Default to `search` for keyword-exactness tasks (SEO research, "what ranks for X"). Default to `discover` when the user's description is a topic, intent, or concept rather than a keyword ("pages about how companies adopt LLMs", "recent articles on post-quantum crypto").

Rule of thumb: if the user's phrasing is a complete sentence or describes intent, `discover`. If it's a short keyword string, `search`.

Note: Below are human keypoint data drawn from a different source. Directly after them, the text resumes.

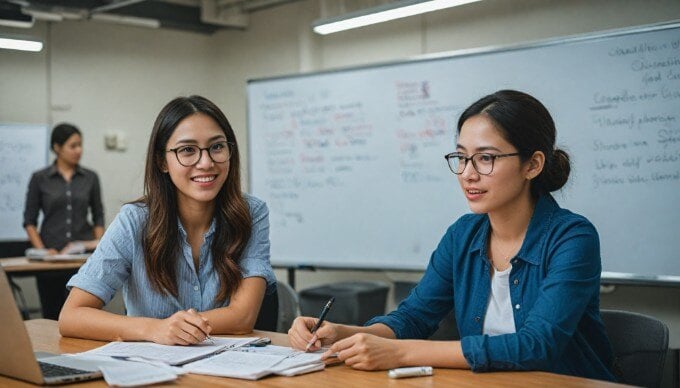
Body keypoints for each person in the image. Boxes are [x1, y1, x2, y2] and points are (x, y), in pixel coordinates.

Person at [289, 90, 616, 381]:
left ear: (532, 165)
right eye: (461, 157)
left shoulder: (572, 238)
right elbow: (414, 318)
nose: (468, 174)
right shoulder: (464, 234)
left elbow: (536, 345)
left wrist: (401, 353)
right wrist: (344, 334)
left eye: (486, 158)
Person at [59, 95, 275, 345]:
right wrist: (155, 329)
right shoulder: (135, 220)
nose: (206, 163)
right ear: (162, 161)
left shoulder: (252, 212)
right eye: (187, 150)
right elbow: (71, 316)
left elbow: (242, 317)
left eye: (217, 147)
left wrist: (177, 328)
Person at [23, 123, 105, 320]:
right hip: (49, 259)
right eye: (73, 145)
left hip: (82, 260)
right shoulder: (39, 178)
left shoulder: (90, 177)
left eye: (80, 145)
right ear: (57, 148)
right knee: (51, 316)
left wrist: (99, 247)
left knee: (84, 317)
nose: (79, 150)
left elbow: (98, 216)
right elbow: (29, 221)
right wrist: (43, 252)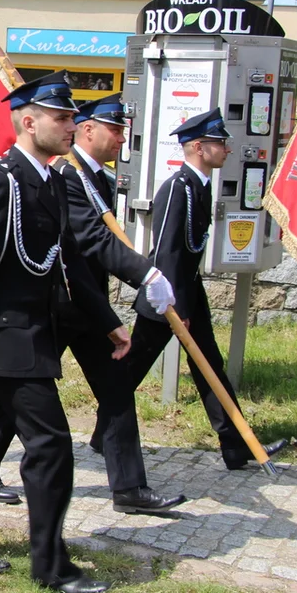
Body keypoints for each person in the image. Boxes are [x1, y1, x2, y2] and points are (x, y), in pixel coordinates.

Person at [0, 71, 129, 593]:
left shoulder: (52, 180)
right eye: (62, 117)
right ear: (29, 120)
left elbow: (68, 259)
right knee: (50, 447)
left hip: (35, 332)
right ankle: (53, 568)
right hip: (8, 338)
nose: (72, 126)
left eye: (72, 117)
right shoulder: (1, 180)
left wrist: (106, 320)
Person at [108, 107, 288, 471]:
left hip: (188, 292)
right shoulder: (179, 188)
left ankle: (235, 448)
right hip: (168, 298)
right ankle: (104, 434)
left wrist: (191, 302)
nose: (228, 149)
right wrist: (179, 309)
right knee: (132, 369)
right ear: (198, 147)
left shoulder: (199, 187)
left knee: (210, 366)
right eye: (220, 143)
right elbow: (169, 250)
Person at [48, 94, 186, 513]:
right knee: (6, 396)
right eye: (115, 129)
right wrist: (145, 273)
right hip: (55, 304)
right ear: (87, 130)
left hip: (89, 306)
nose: (122, 138)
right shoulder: (67, 175)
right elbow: (92, 237)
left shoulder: (99, 179)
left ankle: (129, 488)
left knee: (116, 390)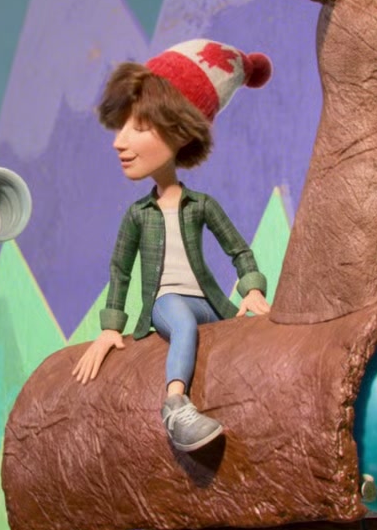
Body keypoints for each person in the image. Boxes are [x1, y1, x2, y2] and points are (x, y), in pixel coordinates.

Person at [72, 38, 273, 452]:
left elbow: (237, 249)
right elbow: (120, 271)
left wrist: (251, 287)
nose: (119, 142)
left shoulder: (201, 205)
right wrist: (110, 328)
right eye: (122, 126)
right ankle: (176, 406)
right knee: (182, 325)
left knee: (245, 334)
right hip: (166, 301)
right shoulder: (138, 215)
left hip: (208, 299)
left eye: (138, 127)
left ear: (180, 132)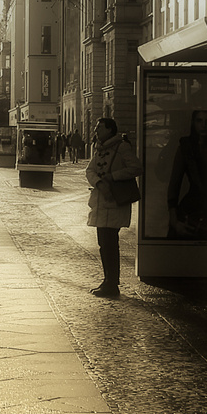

## Pagination with `search`

`--page` is 0-indexed. Loop pages until empty or duplicate:

```bash
prev_hash=""
for page in 0 1 2 3 4; do
    bdata search "long tail query" --page "$page" --json -o "p${page}.json"
    hash=$(sha1sum "p${page}.json" | awk '{print $1}')
    # Same hash twice → we're looping; break
    [[ "$hash" == "$prev_hash" ]] && { rm "p${page}.json"; break; }
    # Empty results → break
    count=$(jq '.organic | length' "p${page}.json")
    [[ "$count" == "0" ]] && { rm "p${page}.json"; break; }
    prev_hash=$hash
done
```

## Discover: extracting links and content

```bash
# Just links (discover's array is at .results[])
bdata discover "enterprise LLM vendors" --num-results 20 --json -o disc.json
jq -r '.results[].link' disc.json > vendor-urls.txt

# Links + markdown bodies in one call
bdata discover "incident postmortems" \
    --intent "public post-mortem write-ups from 2025" \
    --num-results 15 --include-content \
    --json -o postmortems.json

# Pull just the bodies as separate markdown files
jq -r '.results[] | .link + "\n" + (.content // "")' postmortems.json
# Or write each to a file:
jq -c '.results[]' postmortems.json | while IFS= read -r row; do
    link=$(jq -r '.link' <<<"$row")
    hash=$(printf '%s' "$link" | md5sum | cut -c1-8)
    jq -r '.content // ""' <<<"$row" > "out/${hash}.md"
done
```

## Legacy `curl` fallback (deprecated)

Only when CLI cannot be installed. SERP API endpoint via Web Unlocker. The CLI's `bdata search` prefers `BRIGHTDATA_SERP_ZONE` and falls back to `BRIGHTDATA_UNLOCKER_ZONE`; pick whichever is set in your environment:

```bash
curl -sS "https://api.brightdata.com/request" \
    -H "Authorization: Bearer $BRIGHTDATA_API_KEY" \
    -H "Content-Type: application/json" \
    -d "{
        \"zone\": \"${BRIGHTDATA_SERP_ZONE:-$BRIGHTDATA_UNLOCKER_ZONE}\",
        \"url\": \"https://www.google.com/search?q=$(printf '%s' "$QUERY" | jq -sRr @uri)&brd_json=1\",
        \"format\": \"raw\"
    }"
```

Prefer the CLI path. This block exists only for environments without Node.js.